:: EXERCISE TASKS ::
a: In the essay on TWA Flight 800, what did Reinhold Niebuhr call the United States at mid-century?
b: Which emotions does the essay on TWA Flight 800 name as nouns in its paragraph about the victims' families?
c: Resume the essay on TWA Flight 800 after its last sentence and keep writing.

:: EXCERPT PROVIDED ::
┄┄┄┄┄┄┄┄┄┄┄┄┄┄┄┄┄┄┄┄
When Meaning Eludes Us

Martin E. Marty, who teaches the history of American religions at the University of Chicago, has just published "Under God, Indivisible" (University of Chicago Press )

At mid-century, theologian Reinhold Niebuhr accurately called the United States a gadget-filled paradise suspended in a hell of international insecurity. Now, at the century's end, the days of suspension are over. The nation has been dropped into the middle of the insecurities.

The explosion of TWA Flight 800 off Long Island was a terrifying reminder that gadgets can no longer assure security nor oceans protect against insecurity.

The technology that Niebuhr called gadgets cannot eliminate accidents or thwart all terrorists. Airplanes with the best of safety records can go down, picking their victims at random. The mysteries of the causes of their mishaps go unsolved as often as the identity of terrorists remains ever undiscovered.

Families of victims, gathered near New York's Kennedy Airport, in their grief and confusion stand in for the nation at-large. To their puzzlement, they now add frustration and anger. Many became enraged that all the best detection and recovery devices could not quickly produce the knowledge they wanted or the bodies of all their loved ones. Unreasonably but understandably, they struck out at the rescuers and officials who were highly motivated to deliver. Being human, some of them may have bungled. But they, too, were victims of the technological gadgetry that could not meet the extravagant expectations we have been trained to place in them. So, through their tears, the families rage, and who can comfort them?
┄┄┄┄┄┄┄┄┄┄┄┄┄┄┄┄┄┄┄┄
:: INFORMATION PROVIDED ::

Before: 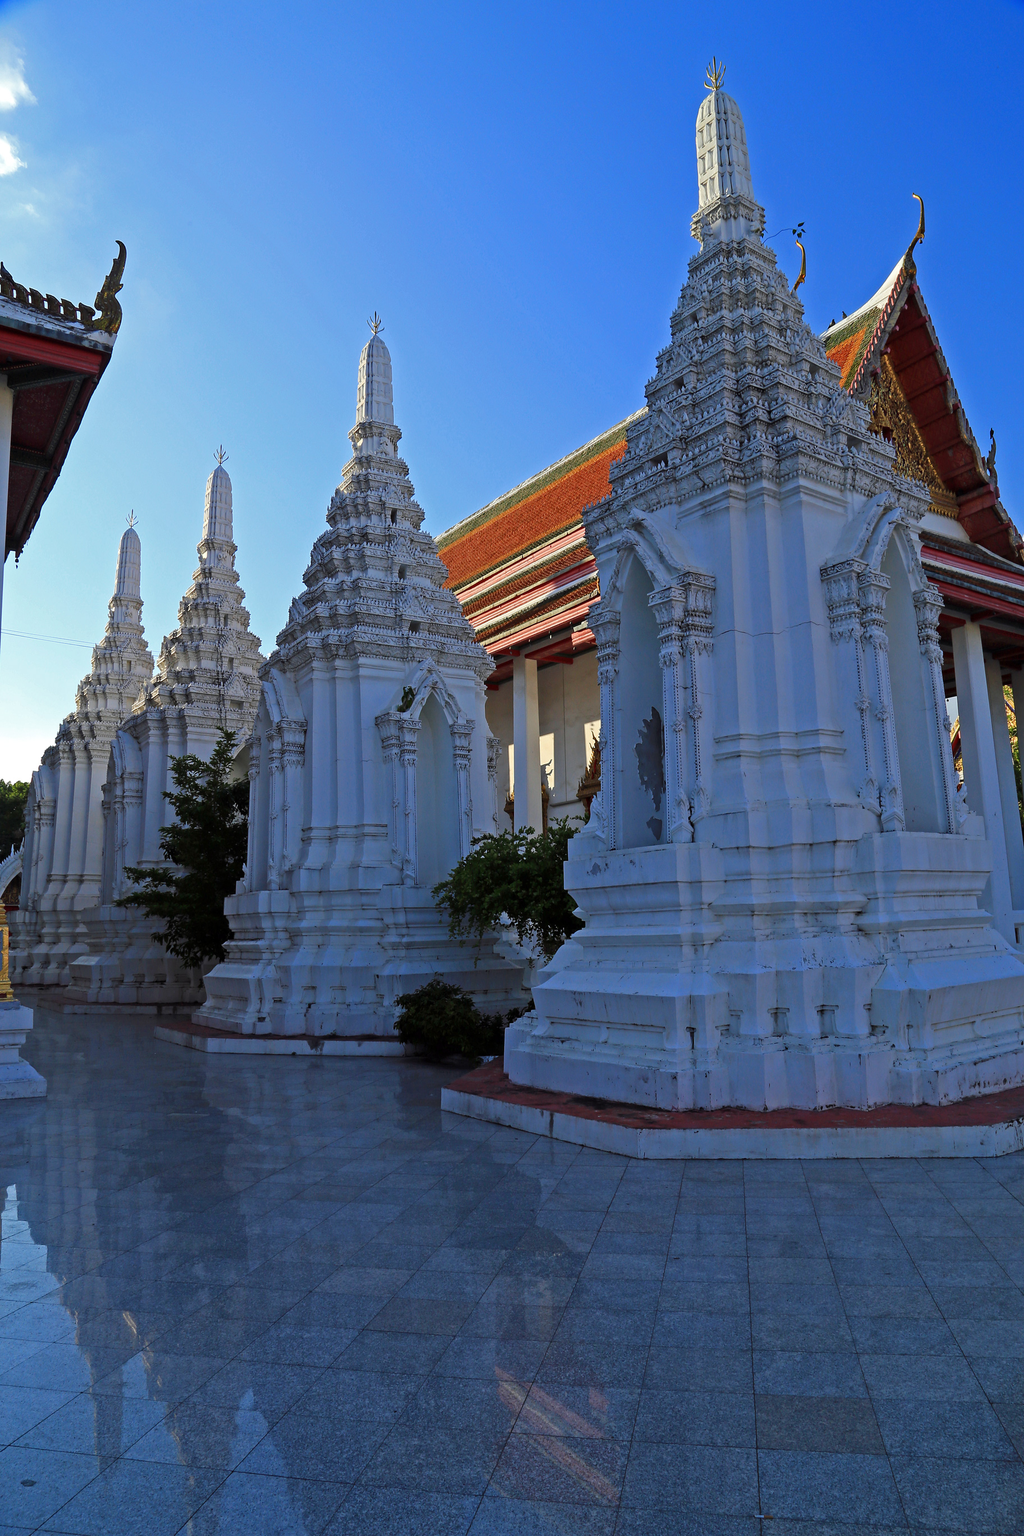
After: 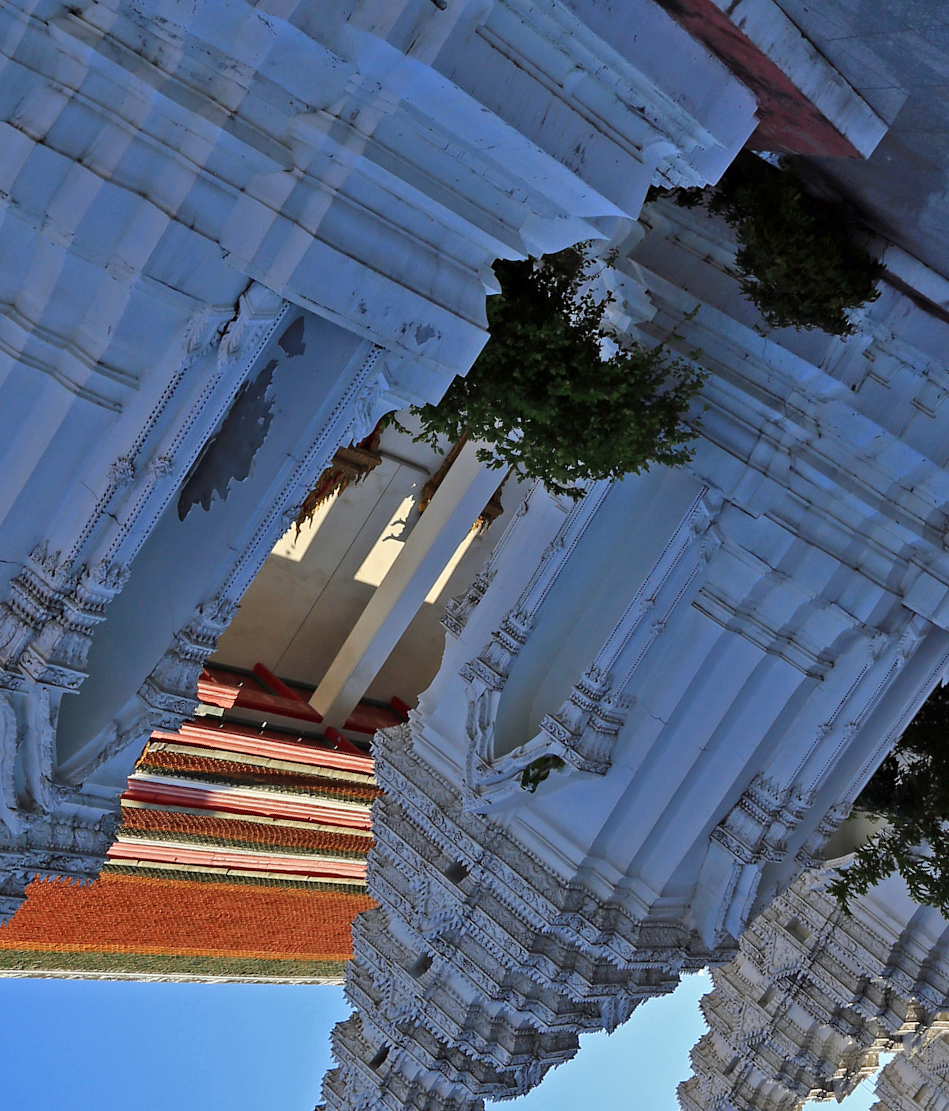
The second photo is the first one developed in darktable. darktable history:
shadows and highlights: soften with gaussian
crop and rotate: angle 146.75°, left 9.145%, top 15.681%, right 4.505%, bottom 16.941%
┄┄┄┄┄┄┄┄┄┄┄┄┄┄┄┄┄┄┄┄
:: ANSWERS IN ORDER ::
a: A gadget-filled paradise suspended in a hell of international insecurity.

b: Grief, confusion, puzzlement, frustration, and anger.

c:
During times like last week, while the circumstances of the disaster remained uncertain, people interviewed both on and off the scenes tended to assume that not mechanical failure, but terrorism was responsible. Furthermore, they almost always suggested this terrorism is traceable to people who claim a mission from God to kill.

"Off Long Island" now joins Lockerbie, the World Trade Center, Lebanon, Oklahoma City and Dhahran in the atlas of sites where innocents, arbitrarily but fatefully selected, have been killed. Anyone could have gone down; "anyone" did.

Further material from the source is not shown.